My VM is still down (US East). Is anyone else still experiencing issues?

photorized · on Nov 19, 2014

My VMs appear to be up mostly, but they are primarily in North Central.

scoj · on Nov 19, 2014

Thanks, I just restarted it and it took a while (5 minutes or so), but after that, it appears fine.

Nmachine · on Nov 19, 2014

"Everything is running great"

smoyer · on Nov 19, 2014

It's obviously "All Good!"

ExpiredLink · on Nov 19, 2014

Just a data dump for the NSA. Nothing serious!

Aoyagi · on Nov 19, 2014

So did anyone receive a call "The cloud is down"? Or at least an e-mail?

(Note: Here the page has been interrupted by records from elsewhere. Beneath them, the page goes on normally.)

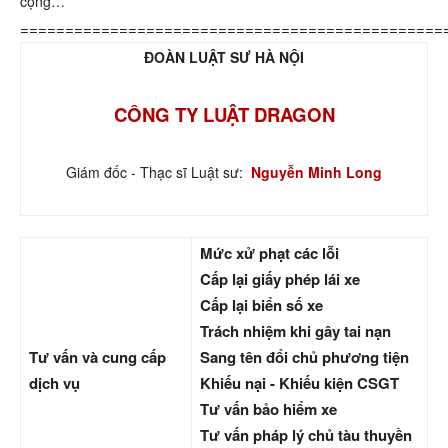
cộng…
===============================================
ĐOÀN LUẬT SƯ HÀ NỘI
CÔNG TY LUẬT DRAGON
Giám đốc - Thạc sĩ Luật sư:
Nguyễn Minh Long
Mức xử phạt các lỗi
Cấp lại giấy phép lái xe
Cấp lại biển số xe
Trách nhiệm khi gây tai nạn
Tư vấn và cung cấp
Sang tên đổi chủ phương tiện
dịch vụ
Khiếu nại - Khiếu kiện CSGT
Tư vấn bảo hiểm xe
Tư vấn pháp lý chủ tàu thuyền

superuser2 · on Nov 19, 2014

Every time this happens, ask yourself... Are you outage-proof? Do you have a rational reason to believe that internally-managed infrastructure would never have a problem like this?

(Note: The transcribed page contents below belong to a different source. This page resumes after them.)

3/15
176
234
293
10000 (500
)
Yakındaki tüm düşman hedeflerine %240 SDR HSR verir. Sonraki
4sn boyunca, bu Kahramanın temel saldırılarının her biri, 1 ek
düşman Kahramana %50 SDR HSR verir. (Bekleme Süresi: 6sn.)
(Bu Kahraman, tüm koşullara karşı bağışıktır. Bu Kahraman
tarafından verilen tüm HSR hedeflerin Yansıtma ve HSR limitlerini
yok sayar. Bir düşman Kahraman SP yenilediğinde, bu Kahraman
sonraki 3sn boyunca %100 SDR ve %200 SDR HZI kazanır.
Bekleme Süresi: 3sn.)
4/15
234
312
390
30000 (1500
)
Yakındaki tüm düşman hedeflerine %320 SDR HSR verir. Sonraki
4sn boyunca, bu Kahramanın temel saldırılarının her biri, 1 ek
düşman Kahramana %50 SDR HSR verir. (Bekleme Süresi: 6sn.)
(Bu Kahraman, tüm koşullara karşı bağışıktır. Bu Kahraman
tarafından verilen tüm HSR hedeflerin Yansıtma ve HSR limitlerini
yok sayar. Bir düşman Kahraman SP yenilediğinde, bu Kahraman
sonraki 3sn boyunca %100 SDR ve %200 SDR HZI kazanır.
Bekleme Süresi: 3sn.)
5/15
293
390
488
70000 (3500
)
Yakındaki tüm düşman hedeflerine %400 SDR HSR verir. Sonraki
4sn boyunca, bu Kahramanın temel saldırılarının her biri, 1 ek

damian2000 · on Nov 19, 2014

I'm guessing the reason that this site is down I was trying to load ... http://www.dotnetrocks.com/

csbowe · on Nov 19, 2014

Maybe they unknowingly upgraded to Intel's latest SSDs in their storage array. https://news.ycombinator.com/item?id=8626928

BeeDunc · on Nov 19, 2014

This outage exposes the clowns that actually chose Azure as their cloud provider. If you use AMZN and it goes down, at least you're in good company, with the likes of Netflix, Twitter, Instagram, and so on. It's like yeah, I'm big like they are. So what, it went down, so is Netflix.

What does your client/customer think of you being on Azure? That you chose the crappy solution because your low-tech infrastructure still uses windows, which does not carry a lot of tech cred.

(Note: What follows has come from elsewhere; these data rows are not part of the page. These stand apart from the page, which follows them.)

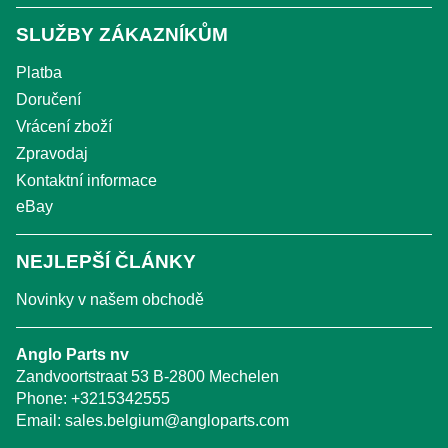
SLUŽBY ZÁKAZNÍKŮM
Platba
Doručení
Vrácení zboží
Zpravodaj
Kontaktní informace
eBay
NEJLEPŠÍ ČLÁNKY
Novinky v našem obchodě
Anglo Parts nv
Zandvoortstraat 53 B-2800 Mechelen
Phone:
+3215342555
Email:
sales.belgium@angloparts.com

keithwarren · on Nov 19, 2014

Over 80% of the Fortune 500 run on Azure.

20% of Azure VMs are Linux.

You are not well informed.

brongondwana · on Nov 19, 2014

"run on" - I suspect you're being fed a unicode pile of poo here.

More likely the have _something_ which runs on Azure. Fortune 500s are, pretty much by definition, quite large - and probably have tons of departments and sub departments. And at least one of those departments probably has a task of trying out new things, like Azure, by running something on it.

What surprises me is that nearly 20% of Fortune 500s _don't_ have something running on Azure.

(I wonder what percentage "run on" Amazon)

VSpike · on Nov 19, 2014

Agreed. When I was looking at cloud providers recently I noticed that most of them make a claim along the lines of "$X percent of {Fortune 500,FTSE 100} companies use $OURPRODUCT" where $X is > 50%. My conclusions were:-

* Most major companies use more than one cloud provider

* "Use" is a very loose term here. It could mean anything from "the accounts team in some branch office uses S3 to back up their Sage data (or uses an online backup service that uses S3 in the back end)" to "they run their main product on our infrastructure".

curiousDog · on Nov 19, 2014

Ignoring the fortune companies, most of Microsoft's own services like Office 365 run on Azure. That's a pretty big bet right there.

apapli · on Nov 19, 2014

Actually I don't think they do - to the best of my knowledge Office 365 didn't have any downtime as a result of this outage. And Yammer stayed up, so I assume they haven't yet migrated from AWS...

nullrouted · on Nov 19, 2014

Someone is lying to you. Can you provide your source for this?